REQUIREMENT 1: According to the thread on edit distance below, what does Contextual Normalized Edit Distance divide each edit operation by?

TEXT BLOCK:
+-------+

18/ Levenshtein distance is the canonical ED algorithm and measures three types of operations:
Deletion (D) - sv_host -> svChost
Insertion (I) - sEvchost -> svchost
Substitution (S) - svRhost -> svChost
19/ Okay, so ED is used to measure the number of operations it takes to convert one string to another, but we aren't dealing with strings... we're dealing with paths in a graph. Well what if we converted each path into a string and then compared them? Seem simple?
20/ Using this idea we can convert each node to a letter and then create strings for each possible path. For instance, the path that starts at kernel32!MiniDumpWriteDump (this is the path Out-Minidump uses) would be ADFGH. The path used by ntdll!NtReadVirtualMemory would be GH.
21/ We can then calculate the string for every possible path by analyzing all paths starting at nodes with red borders. This analysis results in 8 possible paths, shown below:
ADFGH (Out-Minidump)
DFGH
FGH
GH
H (dumpert)
BEFGH
EFGH
CEFGH (mimikatz)
22/ A key feature of ED is that it is used for 1 to 1 comparisons, not 1 to many. Therefore, it is important we select a starting path to compare from. Since mimikatz is the canonical example of this technique we will use its path which is CEFGH.
23/ We can then use the algorithm to calculate the ED between CEFGH and the other paths. Below are the results:
ADFGH -> 2
DFGH -> 2
FGH -> 2
GH -> 3
H -> 4 ✅
BEFGH -> 1
EFGH -> 1
It turns out that H is the path that is the most dissimilar from CEFGH according to the ED.
24/ Conceptually, the shorter the ED the more the paths have in common, but you might notice that maybe this isn't always a fair comparison. For instance, both ADFGH & FGH have an ED of 2, but a quick glance at the graph tells us that maybe there's something more to it all.
25/ According to the literature this is a common issue. I found this paper¹ which introduces an algorithm called Contextual Normalized Edit Distance (CED) which assigns a weight to each edit operation based on the context surrounding the operation.
[1]ieeexplore.ieee.org/document/4498345
26/ The paper says, "a number of authors argue that in practice, having to rewrite twice on a string of length 2 is not the same as having to rewrite twice on a string of length 200." CED divides each edit operation locally by the length of the string on which it is applied.
27/ We can recalculate the similarity after implementing the CED in PowerShell:
ADFGH -> 0.4
DFGH -> 0.4
FGH -> 0.45
GH -> 0.78
H -> 1.28 ✅
BEFGH -> 0.2
EFGH -> 0.2
Notice that CED scored ADFGH slightly differently than FGH even though their ED was the same.
28/ After calculating each path's CED relative to CEFGH we can see that H is the most dissimilar. This means that if we were to choose only two paths to test we would choose CEFGH and H. Now what if we want to add a third? CED is for 1:1 string comparison not 1:1:1.

+-------+

[Page-level text extractions]
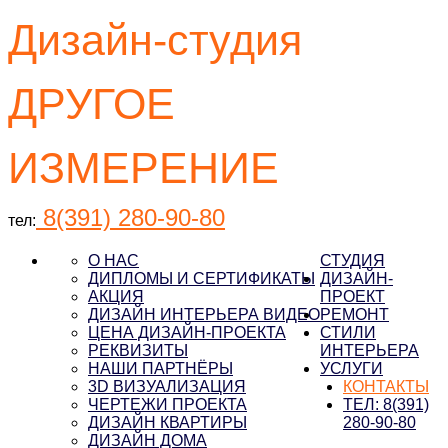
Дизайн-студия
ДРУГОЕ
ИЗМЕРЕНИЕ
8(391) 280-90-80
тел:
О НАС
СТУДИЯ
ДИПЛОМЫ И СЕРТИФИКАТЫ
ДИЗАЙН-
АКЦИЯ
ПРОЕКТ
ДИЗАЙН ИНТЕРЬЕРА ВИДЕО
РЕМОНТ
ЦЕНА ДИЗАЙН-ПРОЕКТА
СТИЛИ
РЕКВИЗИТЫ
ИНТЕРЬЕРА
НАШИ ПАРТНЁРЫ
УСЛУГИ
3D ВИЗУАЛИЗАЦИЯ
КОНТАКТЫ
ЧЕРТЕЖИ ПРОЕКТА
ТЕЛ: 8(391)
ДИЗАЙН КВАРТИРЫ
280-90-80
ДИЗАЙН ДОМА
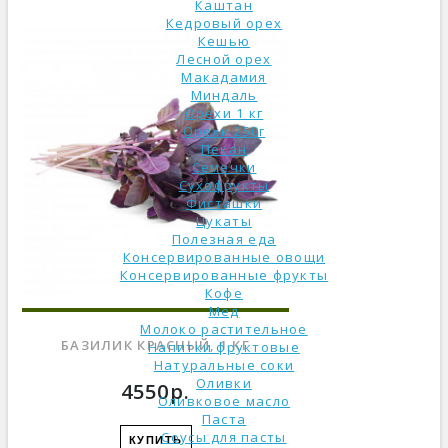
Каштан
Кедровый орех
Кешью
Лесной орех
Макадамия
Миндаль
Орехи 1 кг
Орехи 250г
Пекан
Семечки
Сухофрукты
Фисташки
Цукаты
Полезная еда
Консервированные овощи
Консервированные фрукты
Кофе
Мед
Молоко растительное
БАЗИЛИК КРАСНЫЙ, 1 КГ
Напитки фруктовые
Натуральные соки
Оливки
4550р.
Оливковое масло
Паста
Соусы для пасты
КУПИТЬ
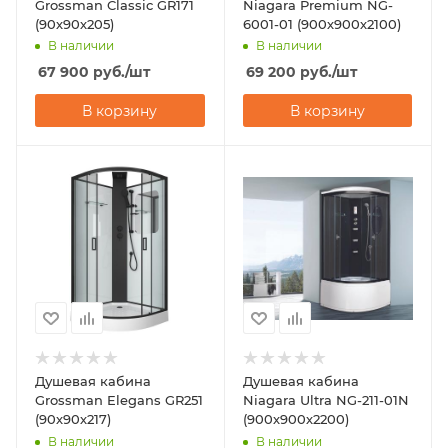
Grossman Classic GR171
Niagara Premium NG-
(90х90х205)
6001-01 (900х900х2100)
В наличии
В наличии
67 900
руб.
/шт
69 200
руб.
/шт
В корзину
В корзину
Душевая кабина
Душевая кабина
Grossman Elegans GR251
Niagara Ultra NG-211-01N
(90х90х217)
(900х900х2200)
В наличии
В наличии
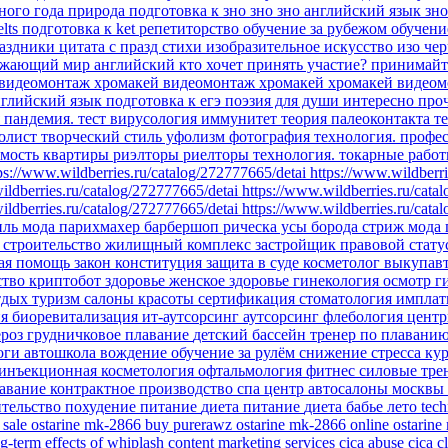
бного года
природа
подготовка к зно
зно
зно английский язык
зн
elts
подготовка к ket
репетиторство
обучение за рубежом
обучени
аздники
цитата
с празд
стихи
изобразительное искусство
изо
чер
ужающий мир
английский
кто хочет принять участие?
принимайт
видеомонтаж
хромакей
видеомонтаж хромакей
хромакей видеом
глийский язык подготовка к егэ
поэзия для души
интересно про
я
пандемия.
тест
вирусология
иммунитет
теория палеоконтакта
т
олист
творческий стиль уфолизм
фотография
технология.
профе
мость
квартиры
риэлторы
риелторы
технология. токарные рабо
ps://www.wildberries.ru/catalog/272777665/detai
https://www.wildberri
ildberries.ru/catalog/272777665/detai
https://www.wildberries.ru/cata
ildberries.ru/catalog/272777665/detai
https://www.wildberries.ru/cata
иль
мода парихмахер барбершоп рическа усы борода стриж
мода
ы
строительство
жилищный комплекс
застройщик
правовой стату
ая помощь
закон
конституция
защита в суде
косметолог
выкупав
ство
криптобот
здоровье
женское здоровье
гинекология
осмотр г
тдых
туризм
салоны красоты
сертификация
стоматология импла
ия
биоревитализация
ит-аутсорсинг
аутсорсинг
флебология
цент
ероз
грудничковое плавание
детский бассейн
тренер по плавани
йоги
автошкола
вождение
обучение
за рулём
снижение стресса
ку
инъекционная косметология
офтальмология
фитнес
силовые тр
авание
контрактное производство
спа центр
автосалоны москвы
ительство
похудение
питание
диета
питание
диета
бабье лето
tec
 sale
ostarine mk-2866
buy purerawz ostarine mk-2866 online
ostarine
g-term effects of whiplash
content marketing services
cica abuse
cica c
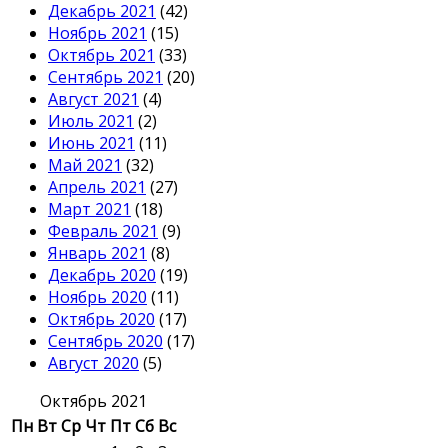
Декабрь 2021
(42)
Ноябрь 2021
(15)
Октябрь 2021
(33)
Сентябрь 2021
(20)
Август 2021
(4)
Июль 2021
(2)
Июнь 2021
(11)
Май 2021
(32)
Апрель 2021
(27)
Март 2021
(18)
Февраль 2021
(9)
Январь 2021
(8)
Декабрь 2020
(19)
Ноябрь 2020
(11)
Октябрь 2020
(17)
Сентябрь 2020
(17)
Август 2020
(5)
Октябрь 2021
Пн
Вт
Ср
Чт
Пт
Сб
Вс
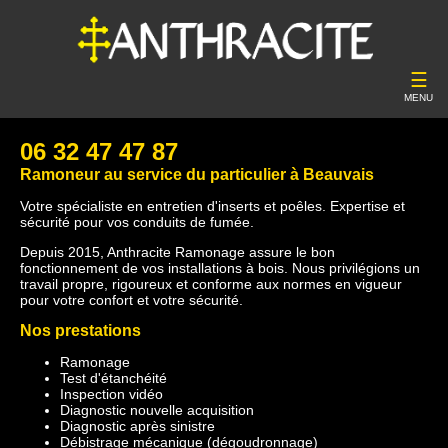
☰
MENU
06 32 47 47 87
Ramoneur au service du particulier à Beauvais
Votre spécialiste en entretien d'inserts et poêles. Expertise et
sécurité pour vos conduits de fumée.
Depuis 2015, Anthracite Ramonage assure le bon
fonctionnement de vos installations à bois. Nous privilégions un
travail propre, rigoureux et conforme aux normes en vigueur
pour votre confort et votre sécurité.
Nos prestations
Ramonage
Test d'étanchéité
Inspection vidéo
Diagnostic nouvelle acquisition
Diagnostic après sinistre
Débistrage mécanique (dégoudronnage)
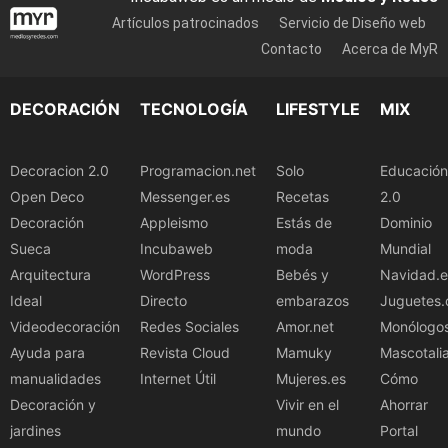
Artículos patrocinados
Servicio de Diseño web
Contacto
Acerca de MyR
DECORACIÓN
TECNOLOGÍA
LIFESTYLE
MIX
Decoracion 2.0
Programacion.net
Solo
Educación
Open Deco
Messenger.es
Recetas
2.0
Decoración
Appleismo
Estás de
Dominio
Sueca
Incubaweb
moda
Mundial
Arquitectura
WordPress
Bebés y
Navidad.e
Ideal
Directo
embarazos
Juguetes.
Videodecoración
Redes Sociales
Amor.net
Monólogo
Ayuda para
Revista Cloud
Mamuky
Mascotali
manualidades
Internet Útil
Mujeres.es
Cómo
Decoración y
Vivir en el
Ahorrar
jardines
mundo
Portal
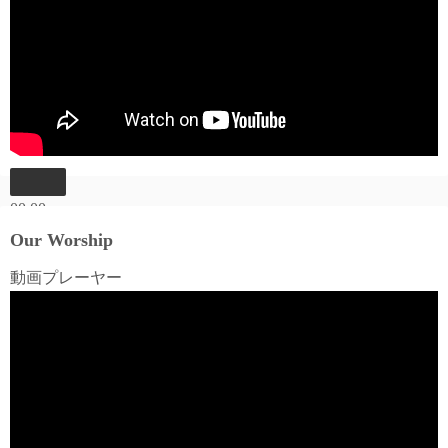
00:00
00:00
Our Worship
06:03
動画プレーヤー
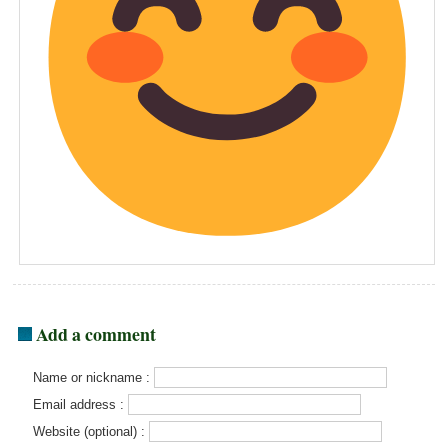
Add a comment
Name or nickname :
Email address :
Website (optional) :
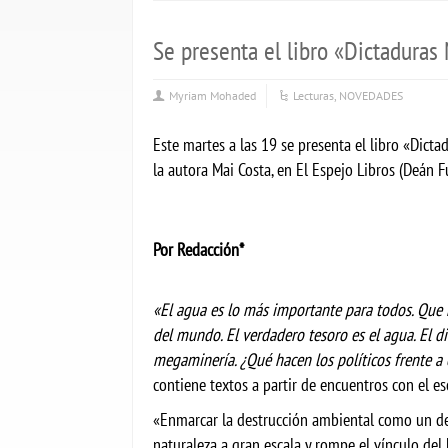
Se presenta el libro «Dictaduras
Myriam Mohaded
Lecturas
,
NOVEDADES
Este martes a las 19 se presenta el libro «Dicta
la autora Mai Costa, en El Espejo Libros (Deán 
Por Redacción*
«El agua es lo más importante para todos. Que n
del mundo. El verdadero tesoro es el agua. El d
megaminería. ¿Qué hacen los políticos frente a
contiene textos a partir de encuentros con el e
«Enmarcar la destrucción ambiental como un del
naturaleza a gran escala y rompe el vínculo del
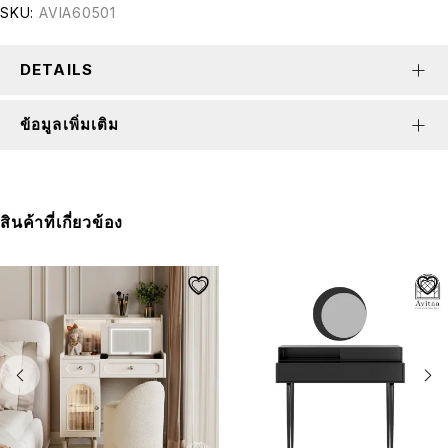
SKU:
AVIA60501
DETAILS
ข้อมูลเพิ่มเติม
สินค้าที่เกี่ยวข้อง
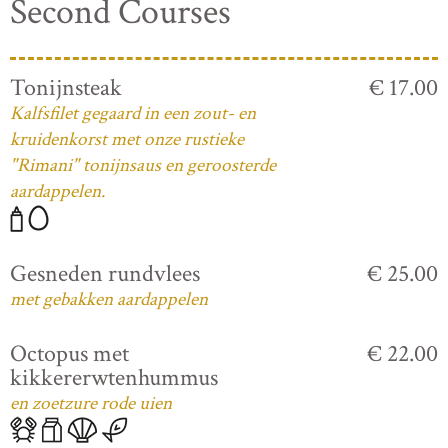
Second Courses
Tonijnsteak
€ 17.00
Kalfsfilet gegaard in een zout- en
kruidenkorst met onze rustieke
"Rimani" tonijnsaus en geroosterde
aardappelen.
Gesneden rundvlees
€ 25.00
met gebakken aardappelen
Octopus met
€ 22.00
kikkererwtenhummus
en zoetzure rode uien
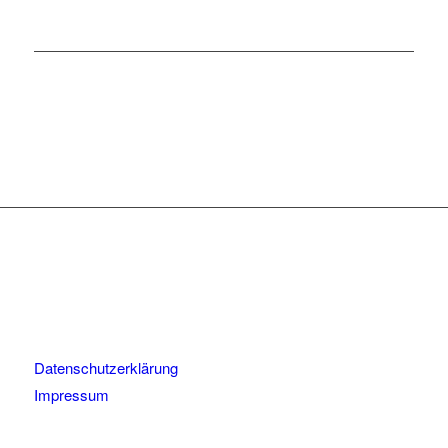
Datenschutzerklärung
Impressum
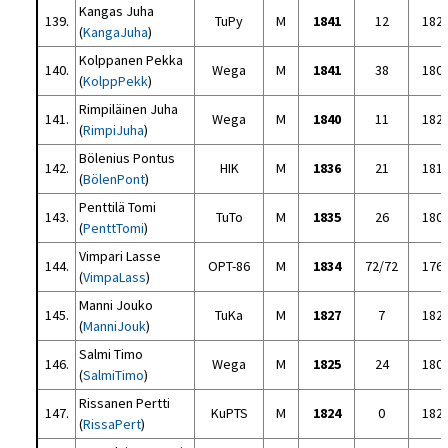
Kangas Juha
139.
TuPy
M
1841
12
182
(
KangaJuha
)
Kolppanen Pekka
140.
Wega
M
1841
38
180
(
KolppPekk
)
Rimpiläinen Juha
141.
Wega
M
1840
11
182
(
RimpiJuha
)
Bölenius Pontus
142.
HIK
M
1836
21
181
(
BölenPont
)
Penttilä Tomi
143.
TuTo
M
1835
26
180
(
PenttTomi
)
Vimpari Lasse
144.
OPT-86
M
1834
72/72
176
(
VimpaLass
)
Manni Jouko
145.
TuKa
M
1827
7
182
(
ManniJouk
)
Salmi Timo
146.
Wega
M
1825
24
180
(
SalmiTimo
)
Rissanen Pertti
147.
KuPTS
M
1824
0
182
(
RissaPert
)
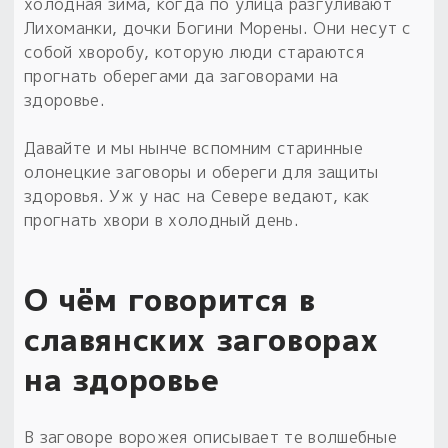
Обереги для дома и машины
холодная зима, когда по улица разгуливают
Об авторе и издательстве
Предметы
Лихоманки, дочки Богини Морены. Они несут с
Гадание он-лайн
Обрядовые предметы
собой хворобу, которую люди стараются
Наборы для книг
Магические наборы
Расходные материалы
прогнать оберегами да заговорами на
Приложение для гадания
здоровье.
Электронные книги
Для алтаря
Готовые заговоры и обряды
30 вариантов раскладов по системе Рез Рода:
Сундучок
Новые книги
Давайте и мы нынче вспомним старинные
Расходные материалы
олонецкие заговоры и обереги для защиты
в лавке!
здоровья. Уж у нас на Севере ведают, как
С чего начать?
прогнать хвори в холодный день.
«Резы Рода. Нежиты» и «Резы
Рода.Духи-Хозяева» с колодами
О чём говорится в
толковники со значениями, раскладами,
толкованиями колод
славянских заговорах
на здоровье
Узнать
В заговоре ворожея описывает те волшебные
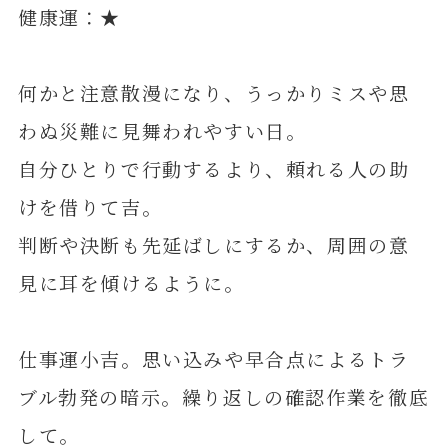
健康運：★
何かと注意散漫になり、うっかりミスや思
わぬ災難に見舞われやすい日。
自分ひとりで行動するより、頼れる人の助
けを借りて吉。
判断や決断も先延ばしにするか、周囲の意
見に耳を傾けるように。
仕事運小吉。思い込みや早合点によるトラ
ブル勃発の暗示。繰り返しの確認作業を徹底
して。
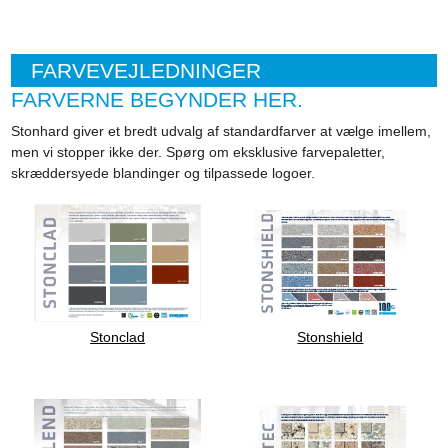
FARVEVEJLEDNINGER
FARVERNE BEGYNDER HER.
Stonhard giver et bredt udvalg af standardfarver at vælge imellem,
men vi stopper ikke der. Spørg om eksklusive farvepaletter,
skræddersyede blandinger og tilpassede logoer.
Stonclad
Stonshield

+-------+

REQUIREMENT 2: Show every line of the listing above that contains the word "мода".

REPLY 1: It divides each edit operation by the length of the string on which that operation is applied.

REPLY 2:
мода парихмахер барбершоп рическа усы борода стриж
мода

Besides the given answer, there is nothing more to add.